Tal vez la presencia de
esos partidos que están lejos, muy lejos del poder sea necesaria para que se atrevan a
marcar la osadía de lo imposible. Porque ya se sabe: todo partido que tiene la
posibilidad de acceder al poder, la posibilidad de gobernar, reduce su osadía, asume la
cautela de la realpolitik. Pero la izquierda (esos partidos pequeños que plantean
horizontes lejanos) es necesaria para eso: para pedir, todavía, lo imposible. Así, pide
que no se pague la deuda externa, que se rompa con el Fondo, con el Banco Mundial, que se
investigue y encarcele a los corruptos, que se deroguen las leyes alfonsinistas de Punto
Final y Obediencia Debida y que se juzgue y confine en
definitiva prisión a todos los genocidas. Sabemos, con dolor, con rabia e impotencia,
algo: ningún partido que tenga verdaderamente esas intenciones llegará al gobierno en
este país. Y si llega, las iras de los amos del mercado, de la economía, del ominoso
mundo del dinero, lo destrozarían en breve tiempo, como lo destrozaron a Alfonsín cuando
no hizo debidamente los deberes que luego con entusiasmo, con ostentosa y moralmente
repugnante frivolidad hizo Menem.
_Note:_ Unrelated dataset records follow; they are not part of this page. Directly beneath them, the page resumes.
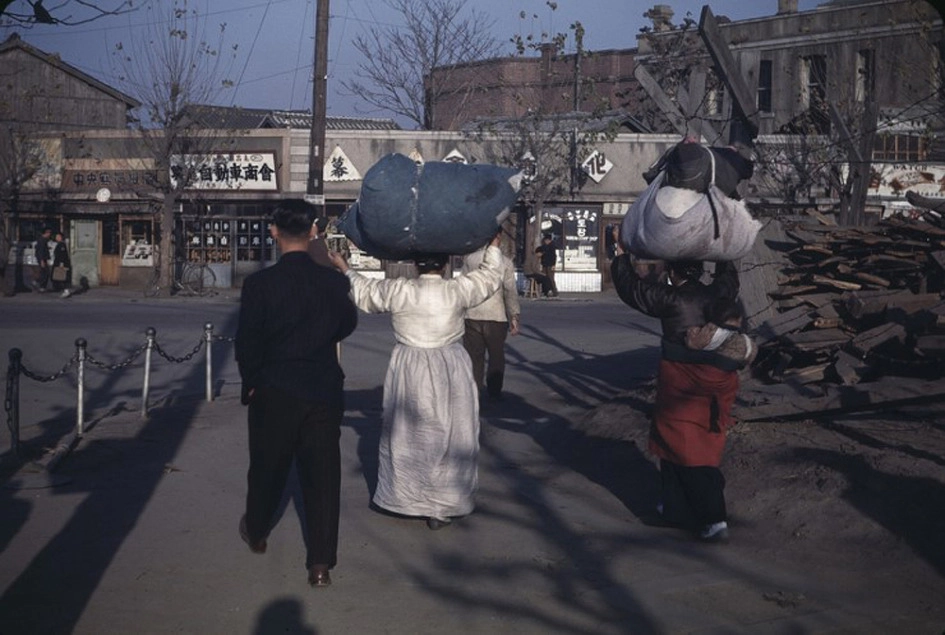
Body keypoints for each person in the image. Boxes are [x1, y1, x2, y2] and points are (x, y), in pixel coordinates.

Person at [327, 233, 503, 531]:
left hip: (409, 368)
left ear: (414, 265)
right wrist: (494, 248)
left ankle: (409, 499)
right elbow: (489, 278)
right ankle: (442, 504)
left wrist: (344, 267)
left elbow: (365, 292)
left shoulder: (400, 290)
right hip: (450, 367)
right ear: (446, 265)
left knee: (410, 433)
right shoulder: (457, 290)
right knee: (450, 434)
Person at [235, 199, 358, 588]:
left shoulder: (259, 285)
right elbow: (346, 324)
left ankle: (256, 531)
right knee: (322, 478)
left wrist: (251, 381)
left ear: (273, 233)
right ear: (313, 232)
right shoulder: (333, 282)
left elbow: (247, 342)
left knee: (267, 467)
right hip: (322, 388)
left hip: (274, 388)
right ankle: (320, 564)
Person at [611, 241, 741, 543]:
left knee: (689, 452)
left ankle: (714, 519)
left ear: (672, 271)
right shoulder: (717, 292)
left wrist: (620, 258)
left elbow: (634, 290)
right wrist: (724, 256)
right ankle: (674, 509)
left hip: (681, 381)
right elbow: (730, 278)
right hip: (714, 379)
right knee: (680, 447)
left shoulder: (671, 298)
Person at [461, 232, 521, 401]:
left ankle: (474, 391)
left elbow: (463, 287)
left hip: (472, 314)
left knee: (474, 357)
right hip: (496, 315)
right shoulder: (505, 262)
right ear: (498, 238)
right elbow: (510, 291)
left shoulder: (471, 259)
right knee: (496, 356)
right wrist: (514, 317)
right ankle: (494, 391)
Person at [51, 231, 72, 296]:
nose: (56, 238)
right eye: (56, 236)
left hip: (61, 264)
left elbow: (62, 255)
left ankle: (66, 290)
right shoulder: (59, 244)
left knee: (63, 277)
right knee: (58, 277)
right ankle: (62, 289)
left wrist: (62, 263)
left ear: (61, 237)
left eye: (58, 237)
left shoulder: (62, 245)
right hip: (58, 263)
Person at [32, 227, 52, 292]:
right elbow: (41, 251)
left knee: (44, 272)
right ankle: (38, 283)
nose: (50, 234)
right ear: (46, 233)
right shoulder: (42, 240)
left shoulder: (43, 240)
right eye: (49, 232)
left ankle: (41, 286)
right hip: (42, 259)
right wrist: (42, 260)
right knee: (46, 272)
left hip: (43, 258)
De esta forma, la función de la izquierda sea
quizás utópica, pero no desdeñable: señalar el horizonte de lo que se debería hacer,
aunque ni siquiera ella misma, en caso de acercarse realmente, al poder, podría hacer,
porque, entre otras cosas, teniendo en cuenta la militarización del poder financiero
internacional, sería borrada del mapa por un error de la OTAN. O del
organismo militar creado para el caso.
El votante argentino sabe que vota a un poder político condicionado y, lo que es más
grave comprometido con un poder económico nacional y multinacional (ya es difícil
separar estas dos facetas) que tiene los resortes cedidos con entusiasmo por la
gestión menemista para condicionar la gobernabilidad de este país. Sabe, también,
el votante argentino, que sólo puede esperar, a lo sumo, dos cosas: menor corrupción y
cierta tenue voluntad social que ampare a los desdichados, que se apiade de los excluidos.
Estas son las cosas que la inevitable realpolitik de los partidos con posibilidades de
gobernar permite prometer.
Lo de la corrupción no es un dato secundario. Una disminución del aparato corrupto
argentino podría solventar algunos problemas sociales urgentísimos, que se traducen en
delincuencia, represión y vidas humanas. Lo de la voluntad social es menos secundario
aún y, en cierta medida, posible. Quiero decir: existe todavía, algún margen como para
que una dirigencia menos torpe, menos cruel y hasta, digámoslo, menos estúpida y
vanidosa, se entregue (aun bajo la consigna del más áspero gatopardismo) a paliar
problemas sociales. O sea, el hambre. En la Argentina de hoy hasta el gatopardismo es
progre, porque el poder pareciera desear ensañarse con los pobres y llevarlos a una
desesperación sin retorno. El poder olvida el costo que la desesperación suele tener en
el ámbito social. Pero su avaricia y su torpeza, su increíble cortedad de miras son más
intensas que su posible prudencia ante acontecimientos temibles, a los que confía
solucionar con una policía militarizada.
Este cuadro es el que permite entender el retroceso del duhaldismo en las encuestas. Los
votantes advierten que sólo dos cosas serán posible amenguar: la corrupción y la
desesperante situación social. De ambas es responsable el gobierno de Carlos Menem. Tal
vez durante estos días simplemente ocurra que muchos (desoyendo toda esa vocinglería del
retorno del peronismo) estén recordando que el vicepresidente de Carlos Menem
durante la centralidad del proceso que llevó a la Argentina a su desesperante
situación actual se llamó Eduardo Duhalde. Igual que el candidato actual del
justicialismo. Y, con cautela, por si, digamos, se tratara de la misma persona, han
decidido no votarlo. Sólo por eso: por las dudas.